Input material

· · ·

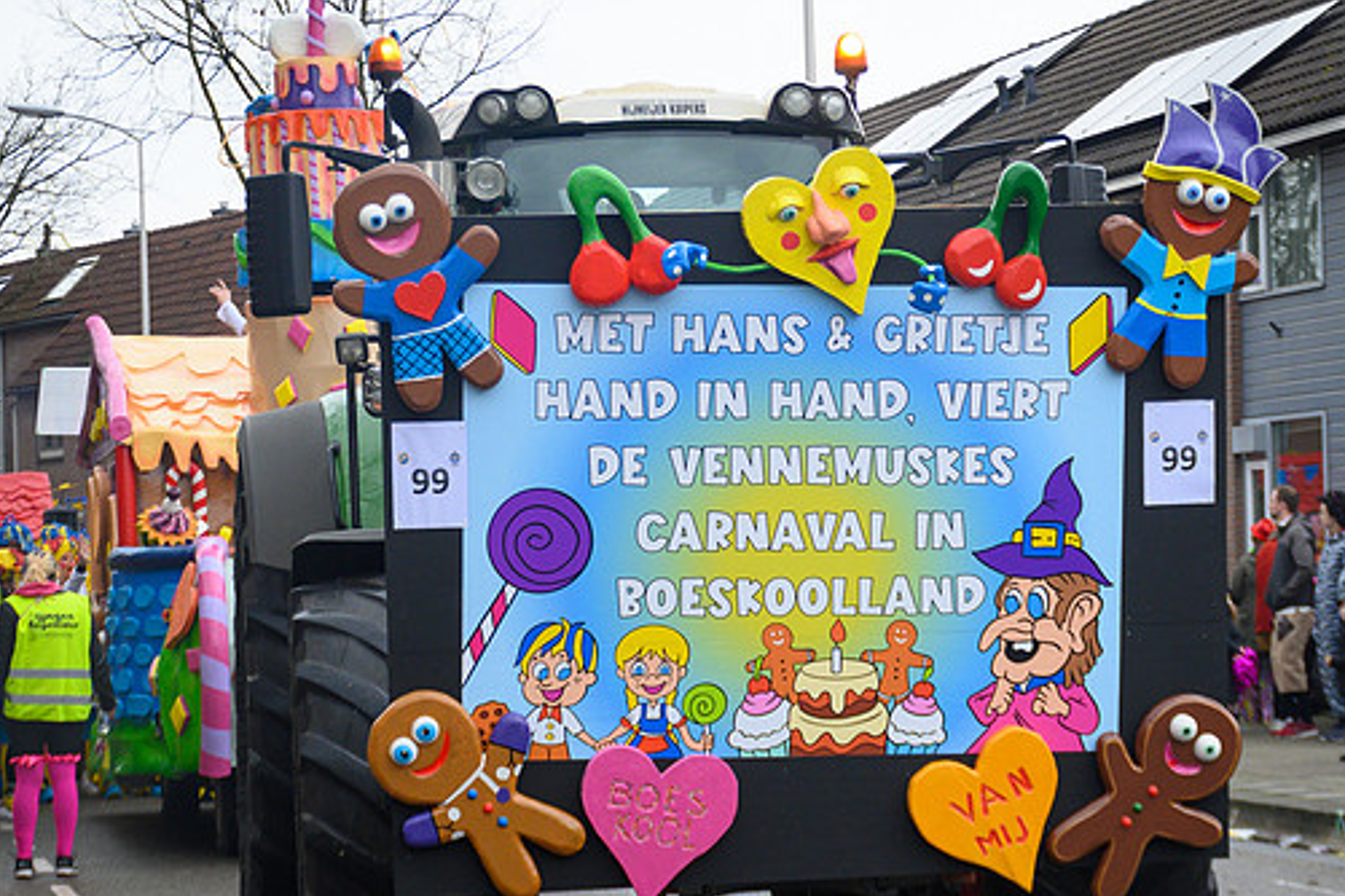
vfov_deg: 13.2
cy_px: 492
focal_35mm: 104
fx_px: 3885
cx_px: 893
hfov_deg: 19.6
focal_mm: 50
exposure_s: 1/320
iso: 400
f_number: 4.8
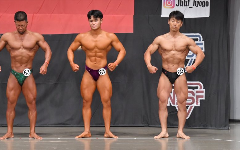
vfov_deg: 6.3
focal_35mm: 207
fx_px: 1355
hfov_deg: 10.1
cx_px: 120
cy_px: 80
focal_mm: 135
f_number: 5.6
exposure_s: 1/400
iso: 6400
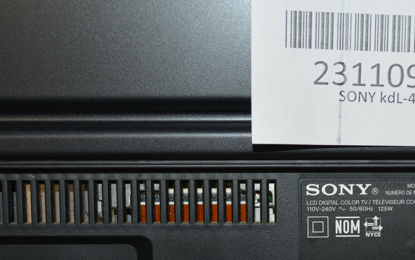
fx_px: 1086
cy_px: 215
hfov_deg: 21.4
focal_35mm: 96
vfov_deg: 13.5
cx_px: 323
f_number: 4.8
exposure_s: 1/60
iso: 360
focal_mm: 32
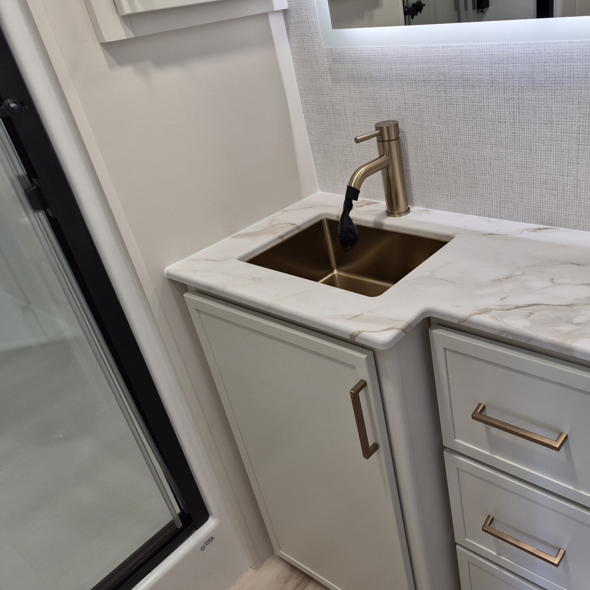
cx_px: 405
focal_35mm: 28
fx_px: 540
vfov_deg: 57.3
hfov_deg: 55.8
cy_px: 293
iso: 50
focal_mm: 5.4
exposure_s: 1/50
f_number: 1.8
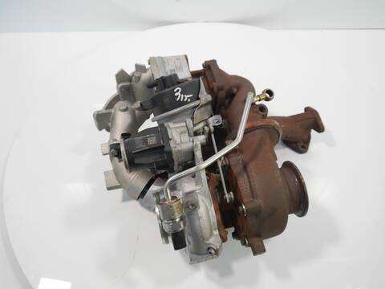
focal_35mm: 30
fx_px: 334
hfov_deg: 60.0
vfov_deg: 46.8
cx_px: 192
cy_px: 144
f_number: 3.6
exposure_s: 1/125
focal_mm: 15
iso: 1250
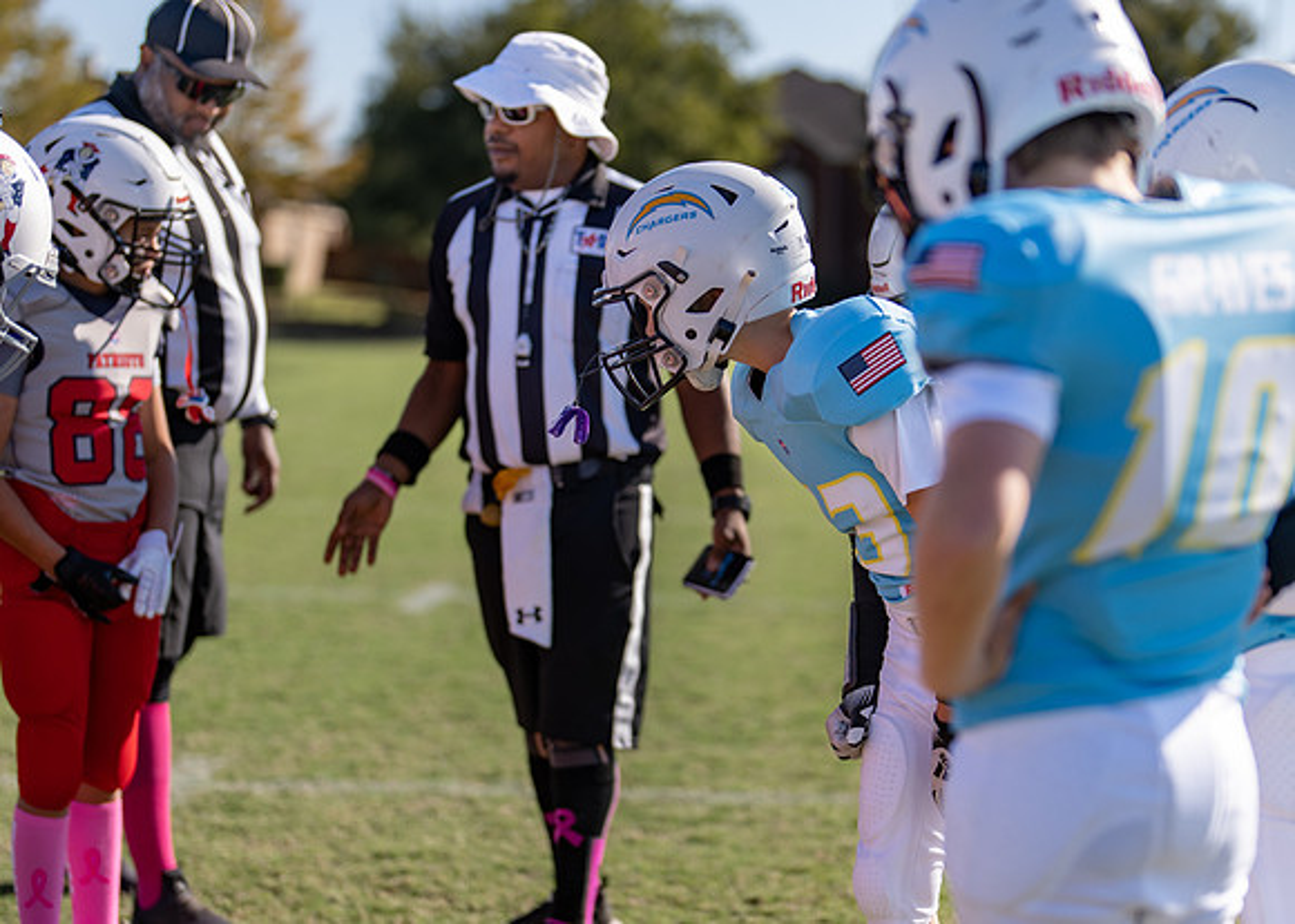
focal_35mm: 79
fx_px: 2911
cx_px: 720
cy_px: 552
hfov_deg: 25.1
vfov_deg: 18.0
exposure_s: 1/5000
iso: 100
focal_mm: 50
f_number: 1.2
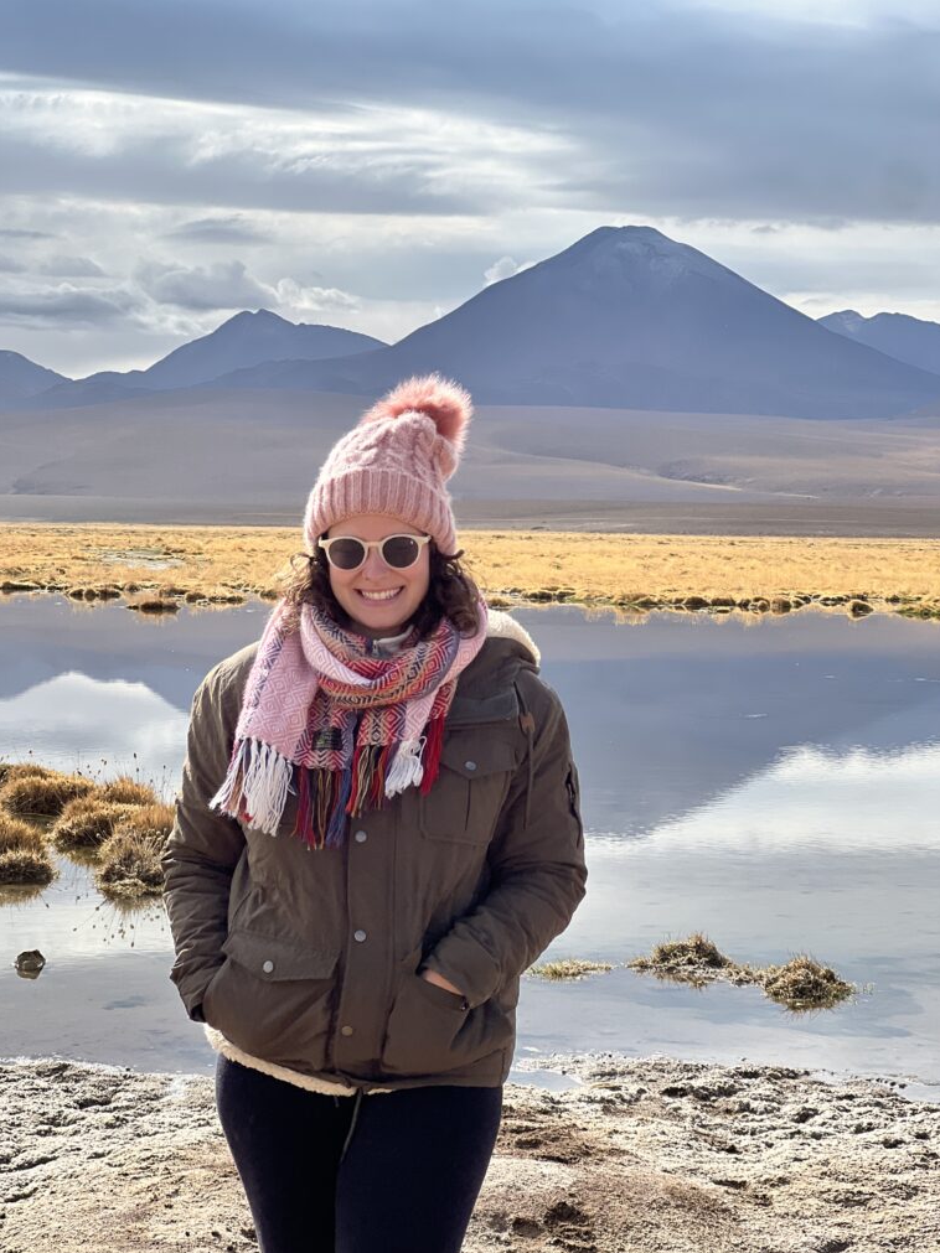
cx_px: 471
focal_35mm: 78
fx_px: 2825
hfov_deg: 18.9
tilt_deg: -3.0
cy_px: 632
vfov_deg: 25.0
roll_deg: -1.5
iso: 32
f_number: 2.8
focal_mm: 9
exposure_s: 1/978
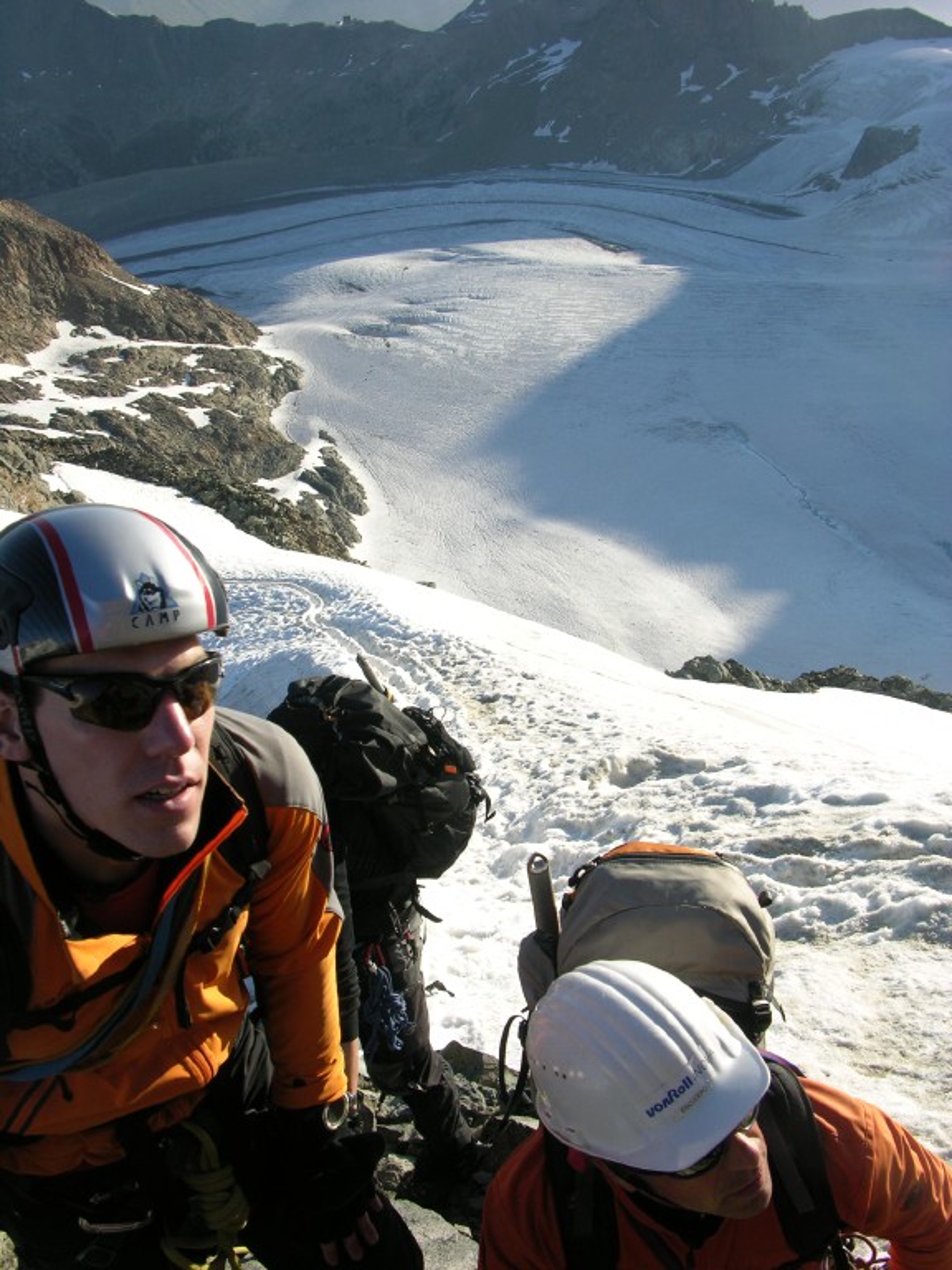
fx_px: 1283
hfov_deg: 40.7
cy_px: 635
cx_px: 476
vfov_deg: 52.6
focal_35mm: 35
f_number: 5.6
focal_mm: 8.9
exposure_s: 1/152
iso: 50
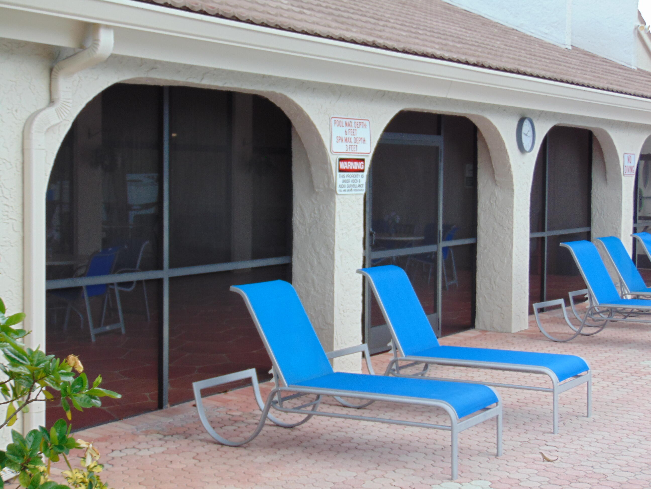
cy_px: 244
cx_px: 326
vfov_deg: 24.4
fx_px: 1128
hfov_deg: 32.2
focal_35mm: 60
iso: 80
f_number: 3.6
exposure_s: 1/200
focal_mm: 10.8
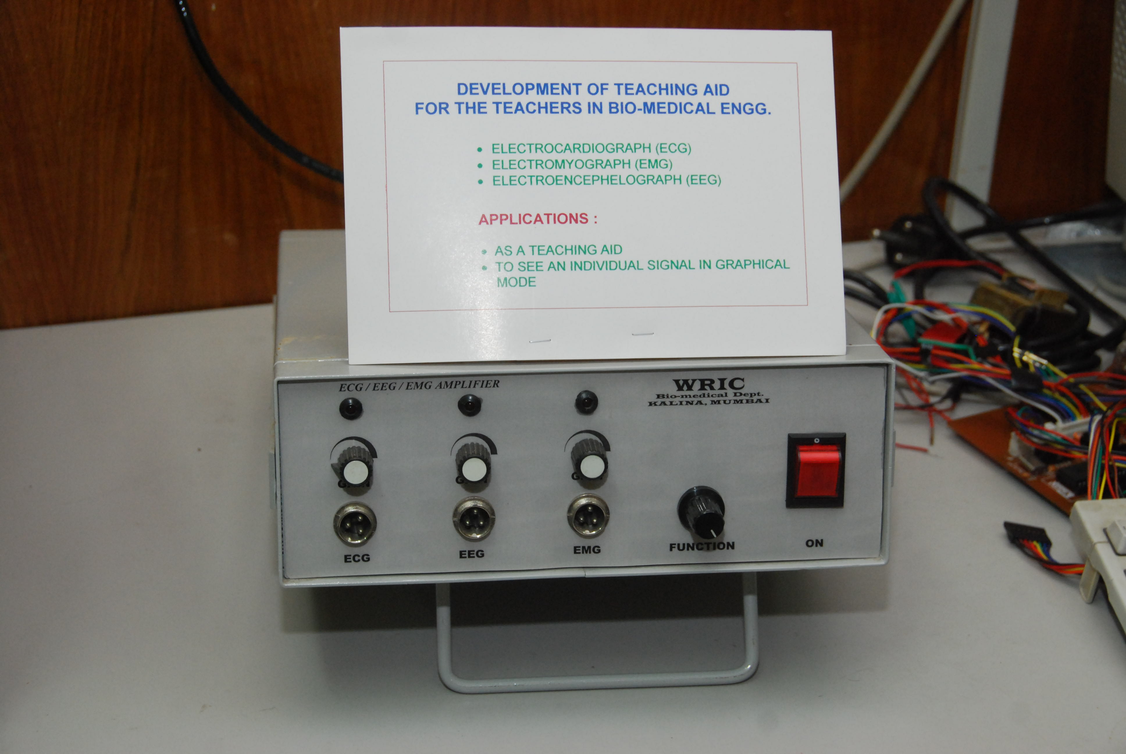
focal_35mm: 78
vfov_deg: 17.5
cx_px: 563
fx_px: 2443
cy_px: 377
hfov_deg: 26.0
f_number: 6.3
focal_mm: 52
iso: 800
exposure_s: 1/40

· · ·

Exercise instructions
Set all of the records down once more, letter for letter, with the images removed.

Result of this exercise
vfov_deg: 13.2
cy_px: 492
focal_35mm: 104
fx_px: 3885
cx_px: 893
hfov_deg: 19.6
focal_mm: 50
exposure_s: 1/320
iso: 400
f_number: 4.8
vfov_deg: 6.3
focal_35mm: 207
fx_px: 1355
hfov_deg: 10.1
cx_px: 120
cy_px: 80
focal_mm: 135
f_number: 5.6
exposure_s: 1/400
iso: 6400
fx_px: 1086
cy_px: 215
hfov_deg: 21.4
focal_35mm: 96
vfov_deg: 13.5
cx_px: 323
f_number: 4.8
exposure_s: 1/60
iso: 360
focal_mm: 32
cx_px: 405
focal_35mm: 28
fx_px: 540
vfov_deg: 57.3
hfov_deg: 55.8
cy_px: 293
iso: 50
focal_mm: 5.4
exposure_s: 1/50
f_number: 1.8
focal_35mm: 30
fx_px: 334
hfov_deg: 60.0
vfov_deg: 46.8
cx_px: 192
cy_px: 144
f_number: 3.6
exposure_s: 1/125
focal_mm: 15
iso: 1250
focal_35mm: 79
fx_px: 2911
cx_px: 720
cy_px: 552
hfov_deg: 25.1
vfov_deg: 18.0
exposure_s: 1/5000
iso: 100
focal_mm: 50
f_number: 1.2
cx_px: 471
focal_35mm: 78
fx_px: 2825
hfov_deg: 18.9
tilt_deg: -3.0
cy_px: 632
vfov_deg: 25.0
roll_deg: -1.5
iso: 32
f_number: 2.8
focal_mm: 9
exposure_s: 1/978
fx_px: 1283
hfov_deg: 40.7
cy_px: 635
cx_px: 476
vfov_deg: 52.6
focal_35mm: 35
f_number: 5.6
focal_mm: 8.9
exposure_s: 1/152
iso: 50
cy_px: 244
cx_px: 326
vfov_deg: 24.4
fx_px: 1128
hfov_deg: 32.2
focal_35mm: 60
iso: 80
f_number: 3.6
exposure_s: 1/200
focal_mm: 10.8
focal_35mm: 78
vfov_deg: 17.5
cx_px: 563
fx_px: 2443
cy_px: 377
hfov_deg: 26.0
f_number: 6.3
focal_mm: 52
iso: 800
exposure_s: 1/40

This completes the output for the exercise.